Probing ViTs
By Aritra Roy Gosthipaty and Sayak Paul (equal contribution)
In this repository, we provide tools to probe into the representations learned by different families of Vision Transformers (supervised pre-training with ImageNet-21k, ImageNet-1k, distillation, self-supervised pre-training):
- Original ViT [1]
- DeiT [2]
- DINO [3]
We hope these tools will prove to be useful for the community. Please follow along with this post on keras.io for a better navigation through the repository.
Updates
- June 3, 2022: The project got the Google OSS Expert Prize.
- May 10, 2022: The project got a mention from Yannic Kilcher in ML News. Thanks, Yannic!
- May 4, 2022: We're glad to receive the #TFCommunitySpotlight award for this project.
Self-attention visualization
Original Image | Attention Maps | Attention Maps Overlayed |
---|---|---|
output-dino.mp4
output-dog.mp4
Supervised salient representations
In the DINO blog post, the authors show a video with the following caption:
The original video is shown on the left. In the middle is a segmentation example generated by a supervised model, and on the right is one generated by DINO.
A screenshot of the video is as follows:
We obtain the attention maps generated with the supervised pre-trained model and find that they are not that salient w.r.t the DINO model. We observe a similar behaviour in our experiments as well. The figure below shows the attention heatmaps extracted with a ViT-B16 model pre-trained (supervised) using ImageNet-1k:
Dinosaur | Dog |
---|---|
We used this Colab Notebook to conduct this experiment.
Hugging Face Spaces
You can now probe into the ViTs with your own input images.
Attention Heat Maps | Attention Rollout |
---|---|
Visualizing mean attention distances
Methods
We don't propose any novel methods of probing the representations of neural networks. Instead we take the existing works and implement them in TensorFlow.
- Mean attention distance [1, 4]
- Attention Rollout [5]
- Visualization of the learned projection filters [1]
- Visualization of the learned positioanl embeddings
- Attention maps from individual attention heads [3]
- Generation of attention heatmaps from videos [3]
Another interesting repository that also visualizes ViTs in PyTorch: https://github.com/jacobgil/vit-explain.

**Given material**.
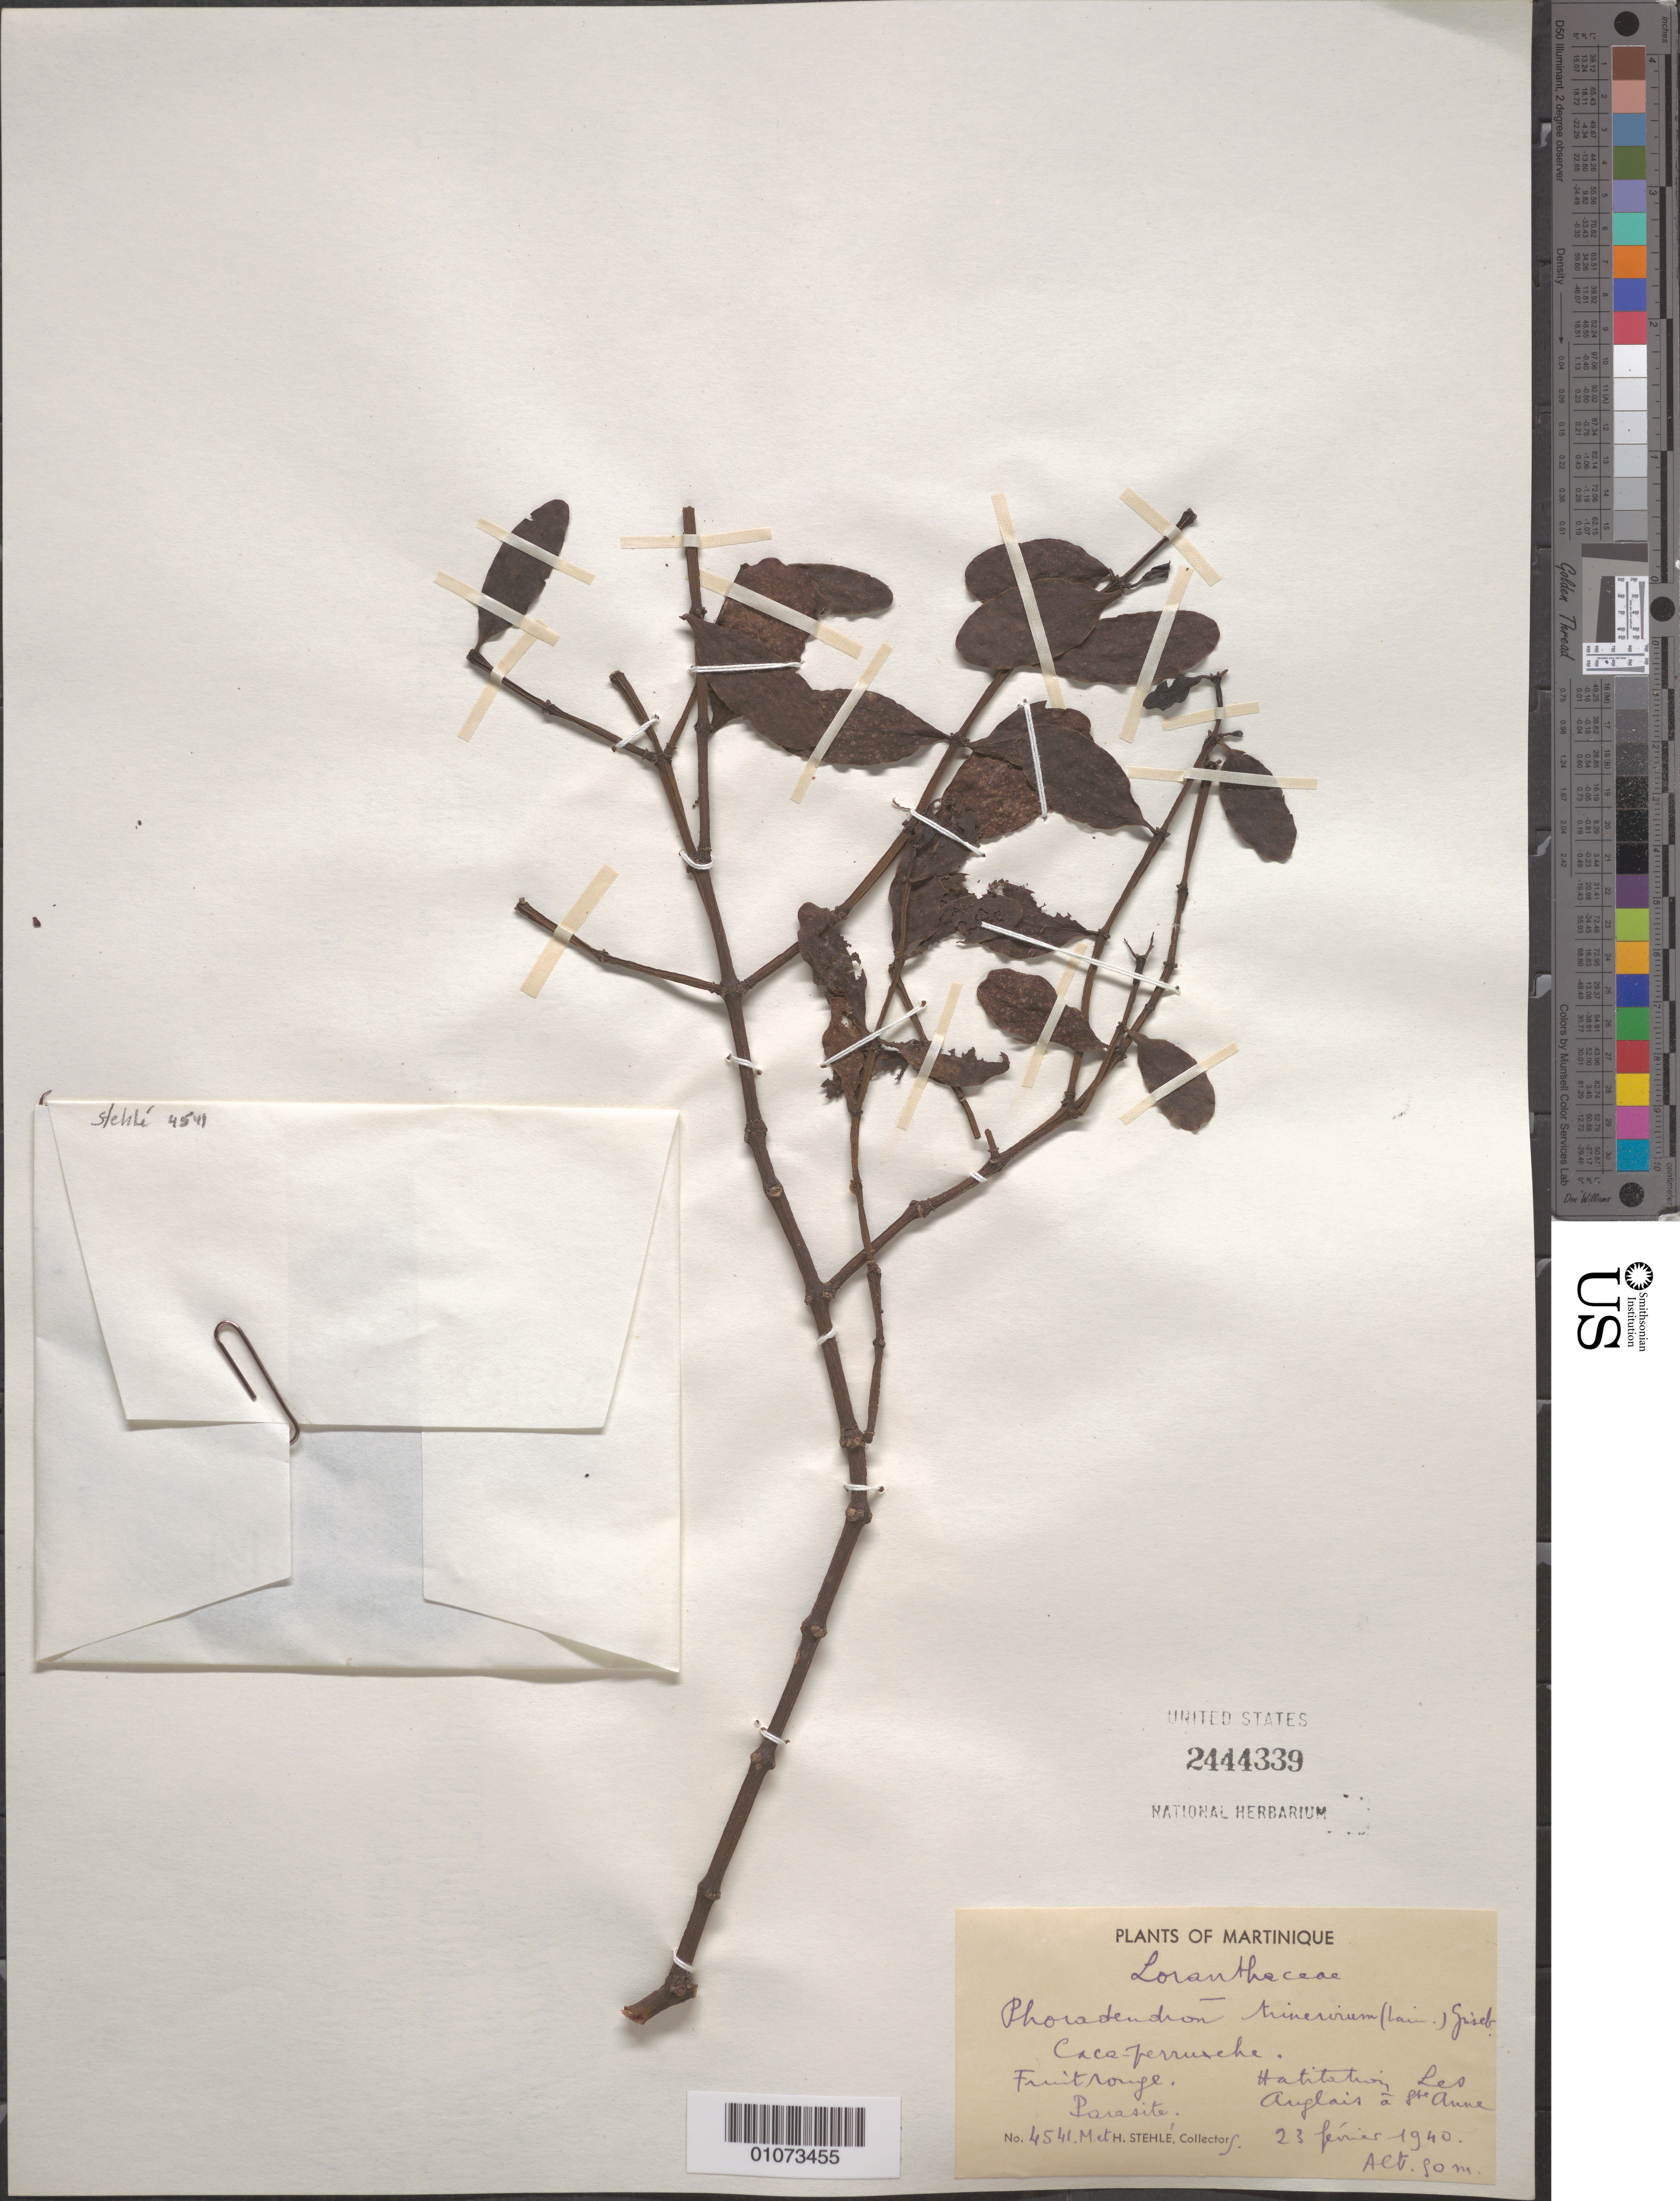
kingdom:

**What to do**.
a) In the README on probing Vision Transformers, why are readers told to follow the keras.io post? Answer in one to three sentences.
b) List every Vision Transformer family that the README on probing Vision Transformers names as covered by its tools.
c) Continue the README on probing Vision Transformers from the point after its closing link to the PyTorch repository.

**Expected responses**.
a) The README says the keras.io post gives better navigation through the repository.

b)
- Original ViT
- DeiT
- DINO

c)
Notes
We first implemented the above-mentioned architectures in TensorFlow and then we populated the pre-trained parameters into them using the official codebases. In order to validate this, we evaluated the implementations on the ImageNet-1k validation set and ensured that the reported top-1 accuracies matched.
We value the spirit of open-source. So, if you spot any bugs in the code or see a scope for improvement don't hesitate to open up an issue or contribute a PR. We'd very much appreciate it.
Navigating through the codebase
Our ViT implementations are in vit
. We provide utility notebooks in the notebooks
directory which contains the following:
dino-attention-maps-video.ipynb
shows how to generate attention heatmaps from a video. (Visually,) best results were obtained with DINO.dino-attention-maps.ipynb
shows how to generate attention maps from individual attention heads from the final transformer block. (Visually,) best results were obtained with DINO.load-dino-weights-vitb16.ipynb
shows how to populate the pre-trained DINO parameters into our implementation (only for ViT B-16 but can easily be extended to others).load-jax-weights-vitb16.ipynb
shows how to populate the pre-trained ViT parameters into our implementation (only for ViT B-16 but can easily be extended to others).mean-attention-distance-1k.ipynb
shows how to plot mean attention distances of different transformer blocks of different ViTs computed over 1000 images.single-instance-probing.ipynb
shows how to compute mean attention distance, attention-rollout map for a single prediction instance.visualizing-linear-projections.ipynb
shows visualizations of the linear projection filters learned by ViTs.visualizing-positional-embeddings.ipynb
shows visualizations of the similarities of the positional embeddings learned by ViTs.
DeiT-related code has its separate repository: https://github.com/sayakpaul/deit-tf.
Models
Here are the links to the models where the pre-trained parameters were populated:
- Original ViT model (pretrained on ImageNet-21k and fine-tuned on ImageNet-1k)
- Original ViT model (pretrained on ImageNet-1k)
- DINO model (pretrained on ImageNet-1k)
- DeiT models (pretrained on ImageNet-1k including distilled and non-distilled ones)
Training and visualizing with small datasets
Coming soon!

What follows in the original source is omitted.